We're doing it Huawei, OK?

Fleming's remarks about China will intensify the pressure on Huawei over allegations that the Chinese state uses the company's presence to insert covert backdoors for spying on western companies and governments. The British government has covertly acknowledged this by admitting last week that it bans Huawei equipment from its own networks, leaving the private sector and general public to take their chances.

No concrete evidence has so far emerged that Huawei equipment contains a backdoor or any other means for China to snoop on.

Meanwhile, Nick Read, chief exec of Vodafone, publicly called for America to share its evidence that Huawei mobile network equipment poses a national security threat to countries its kit is installed in.
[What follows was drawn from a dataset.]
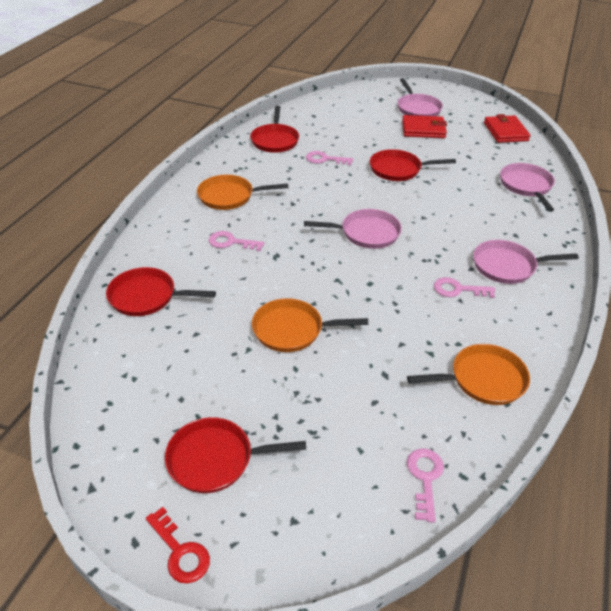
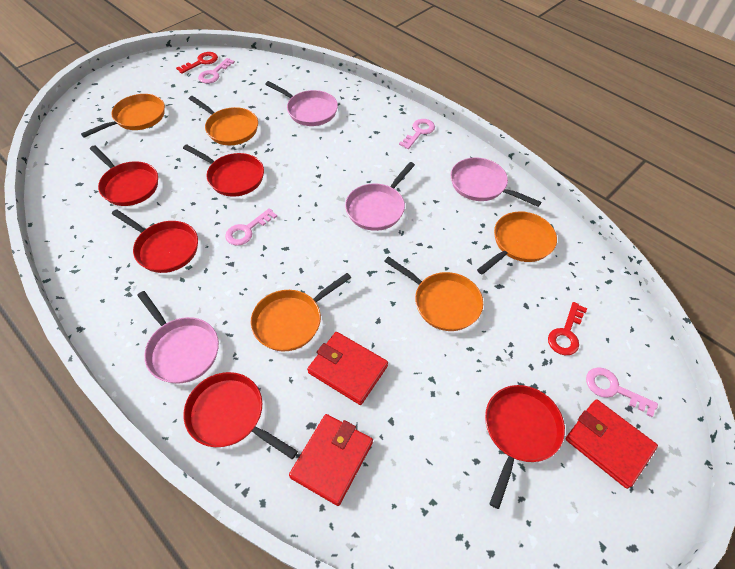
orange pan: [197,175,288,210] [252,298,368,352] [407,344,530,405] = 3 -> [81,94,165,138] [189,96,258,145] [250,273,351,352] [384,256,483,331] [477,211,557,274] = 5
red key: [146,507,210,583] = 1 -> [176,52,218,74] [548,302,587,355] = 2
red pan: [106,267,216,316] [165,417,306,493] [250,106,299,153] [370,149,456,181] = 4 -> [90,145,158,206] [112,209,198,273] [183,144,264,197] [183,372,298,459] [485,385,565,509] = 5
red wallet: [402,115,447,138] [484,114,531,143] = 2 -> [289,414,373,506] [307,332,388,405] [566,399,658,489] = 3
"People are saying things at the moment that are not grounded. I'm not saying that is the case for the US because I have not met them directly myself so I have not seen what evidence they have, but they clearly need to present that evidence to the right bodies throughout Europe," Read said at Mobile World Congress in Barcelona this morning, as quoted by Reuters.

Huawei has also gone on the PR offensive in recent weeks, with executives speaking publicly, including founder Ren Zhengfei, who gave an unusual public interview to the BBC last month. Such a move is a new one for the company, which, while not shunning the limelight, has until now not tried to take the public initiative. ®

Digital homeland?

Fleming's speech has also riled up defenders of the internet who have noted his argument that businesses and institutions "must protect the digital homeland."

The "digital homeland" analogy is an apparently clear sign that Fleming views the global telecommunications network as something that can or should have geographic borders: an approach that reflects the mindset of China and Russia rather than the traditional Western view of the web.

Both China and Russia have increasingly adopted the idea that they will have their "own" internet, largely as a result of what they feared was a creeping influence of outside voices into their cultures. China, in effect, operates a national intranet with carefully controlled access point to the broader global internet.

Russia has also repeatedly suggested in recent years that it will cut off its citizens' access to the global network and build its own internal internet. But to hear a Western democracy suggest that the model of a national internet is an alarm bell to many that the voices of control in UK society – in this case, the security services – are increasingly viewing the internet as something to be controlled rather than adapted to.